Ford Motor Co.'s U.S. sales fell 4 percent in October, marking the automaker's fifth straight monthly decline, while deliveries at Toyota Motor Corp., Honda Motor Co., Hyundai and Kia fell for the third consecutive month as tight chip supplies and other bottlenecks continue to undermine light-vehicle output and dealer stockpiles.
In a signal the market may have bottomed out, the seasonally adjusted, annualized rate of sales came in at 13.1 million, Motor Intelligence and Morgan Stanley said Wednesday, near the high end of forecasts -- 11.8 million to 13.5 million -- from Cox Automotive, J.D. Power/LMC Automotive and TrueCar. The SAAR hit 16.44 million in October 2020 and had fallen each month to a low this year of 12.27 million in September since hitting a 2021 high of 18.5 million in April.
Morgan Stanley analyst Adam Jonas said industry sales fell 23 percent last month, also within the range of forecasts, with light trucks accounting for 81 percent of volume.
Sales dropped 3.3 percent at the Ford division and 17 percent at Lincoln, with the automaker's latest overall decline the smallest this year.

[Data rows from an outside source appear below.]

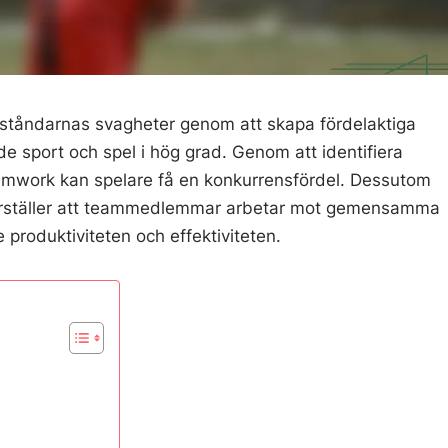
tståndarnas svagheter genom att skapa fördelaktiga
de sport och spel i hög grad. Genom att identifiera
mwork kan spelare få en konkurrensfördel. Dessutom
erställer att teammedlemmar arbetar mot gemensamma
 produktiviteten och effektiviteten.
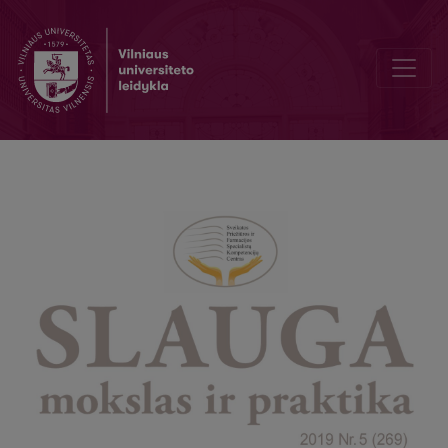
Important project for cancer patients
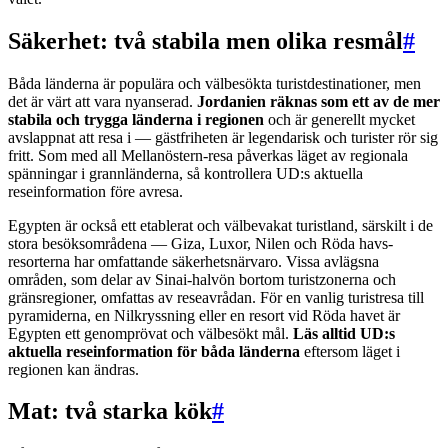
Säkerhet: två stabila men olika resmål
#
Båda länderna är populära och välbesökta turistdestinationer, men
det är värt att vara nyanserad.
Jordanien räknas som ett av de mer
stabila och trygga länderna i regionen
och är generellt mycket
avslappnat att resa i — gästfriheten är legendarisk och turister rör sig
fritt. Som med all Mellanöstern-resa påverkas läget av regionala
spänningar i grannländerna, så kontrollera UD:s aktuella
reseinformation före avresa.
Egypten är också ett etablerat och välbevakat turistland, särskilt i de
stora besöksområdena — Giza, Luxor, Nilen och Röda havs-
resorterna har omfattande säkerhetsnärvaro. Vissa avlägsna
områden, som delar av Sinai-halvön bortom turistzonerna och
gränsregioner, omfattas av reseavrådan. För en vanlig turistresa till
pyramiderna, en Nilkryssning eller en resort vid Röda havet är
Egypten ett genomprövat och välbesökt mål.
Läs alltid UD:s
aktuella reseinformation för båda länderna
eftersom läget i
regionen kan ändras.
Mat: två starka kök
#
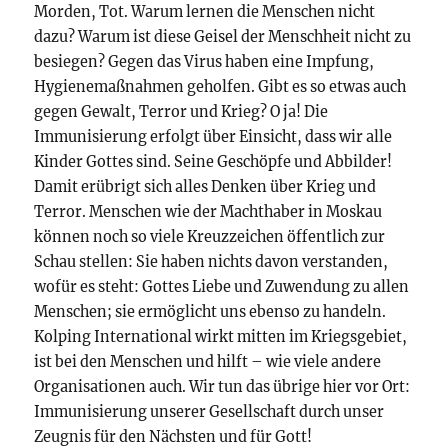
Morden, Tot. Warum lernen die Menschen nicht
dazu? Warum ist diese Geisel der Menschheit nicht zu
besiegen? Gegen das Virus haben eine Impfung,
Hygienemaßnahmen geholfen. Gibt es so etwas auch
gegen Gewalt, Terror und Krieg? O ja! Die
Immunisierung erfolgt über Einsicht, dass wir alle
Kinder Gottes sind. Seine Geschöpfe und Abbilder!
Damit erübrigt sich alles Denken über Krieg und
Terror. Menschen wie der Machthaber in Moskau
können noch so viele Kreuzzeichen öffentlich zur
Schau stellen: Sie haben nichts davon verstanden,
wofür es steht: Gottes Liebe und Zuwendung zu allen
Menschen; sie ermöglicht uns ebenso zu handeln.
Kolping International wirkt mitten im Kriegsgebiet,
ist bei den Menschen und hilft – wie viele andere
Organisationen auch. Wir tun das übrige hier vor Ort:
Immunisierung unserer Gesellschaft durch unser
Zeugnis für den Nächsten und für Gott!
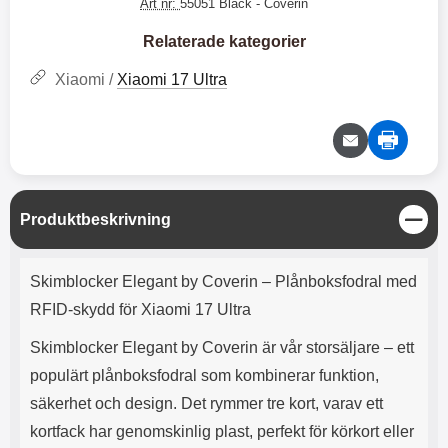
e
l
Art nr:
55051 Black
- Coverin
r
b
r
r
a
t
l
S
r
a
o
n
Relaterade kategorier
d
o
a
Välj
Välj
d
t
b
Xiaomi /
Xiaomi 17 Ultra
a
h
b
r
h
l
e
ö
a
r
d
l
d
u
a
r
r
S
Produktbeskrivning
a
e
t
r
S
ä
Produktbeskrivning
.
n
n
Skimblocker Elegant by Coverin – Plånboksfodral med
X
a
g
O
b
RFID-skydd för Xiaomi 17 Ultra
-
b
X
l
Skimblocker Elegant by Coverin är vår storsäljare – ett
3
a
populärt plånboksfodral som kombinerar funktion,
3
d
d
säkerhet och design. Det rymmer tre kort, varav ett
ä
a
kortfack har genomskinlig plast, perfekt för körkort eller
r
r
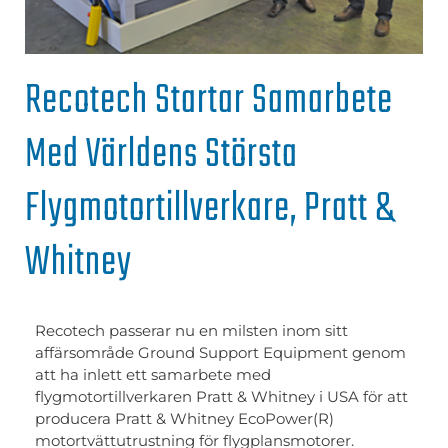
Recotech Startar Samarbete
Med Världens Största
Flygmotortillverkare, Pratt &
Whitney
Recotech passerar nu en milsten inom sitt
affärsområde Ground Support Equipment genom
att ha inlett ett samarbete med
flygmotortillverkaren Pratt & Whitney i USA för att
producera Pratt & Whitney EcoPower(R)
motortvättutrustning för flygplansmotorer.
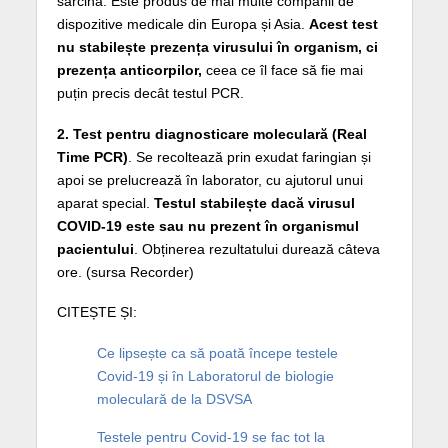
sarcină. Este produs de mai multe companii de
dispozitive medicale din Europa și Asia.
Acest test
nu stabilește prezența virusului în organism, ci
prezența anticorpilor,
ceea ce îl face să fie mai
puțin precis decât testul PCR.
2. Test pentru diagnosticare moleculară (Real
Time PCR)
. Se recoltează prin exudat faringian și
apoi se prelucrează în laborator, cu ajutorul unui
aparat special.
Testul stabilește dacă virusul
COVID-19 este sau nu prezent în organismul
pacientului
. Obținerea rezultatului durează câteva
ore. (sursa Recorder)
CITEȘTE ȘI:
Ce lipsește ca să poată începe testele
Covid-19 și în Laboratorul de biologie
moleculară de la DSVSA
Testele pentru Covid-19 se fac tot la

Ford's biggest sellers also posted declines, led by the F-series pickup, down 4.7 percent. Overall, Ford Motor Co. said truck sales fell 7 percent while crossover and SUV deliveries rose 13 percent, helped by new models such as the Mustang Mach-E, Bronco Sport and Bronco.
Ford said gross inventory continued to grow last month, increasing by 7,000 over September levels to total 243,000 at the end of October.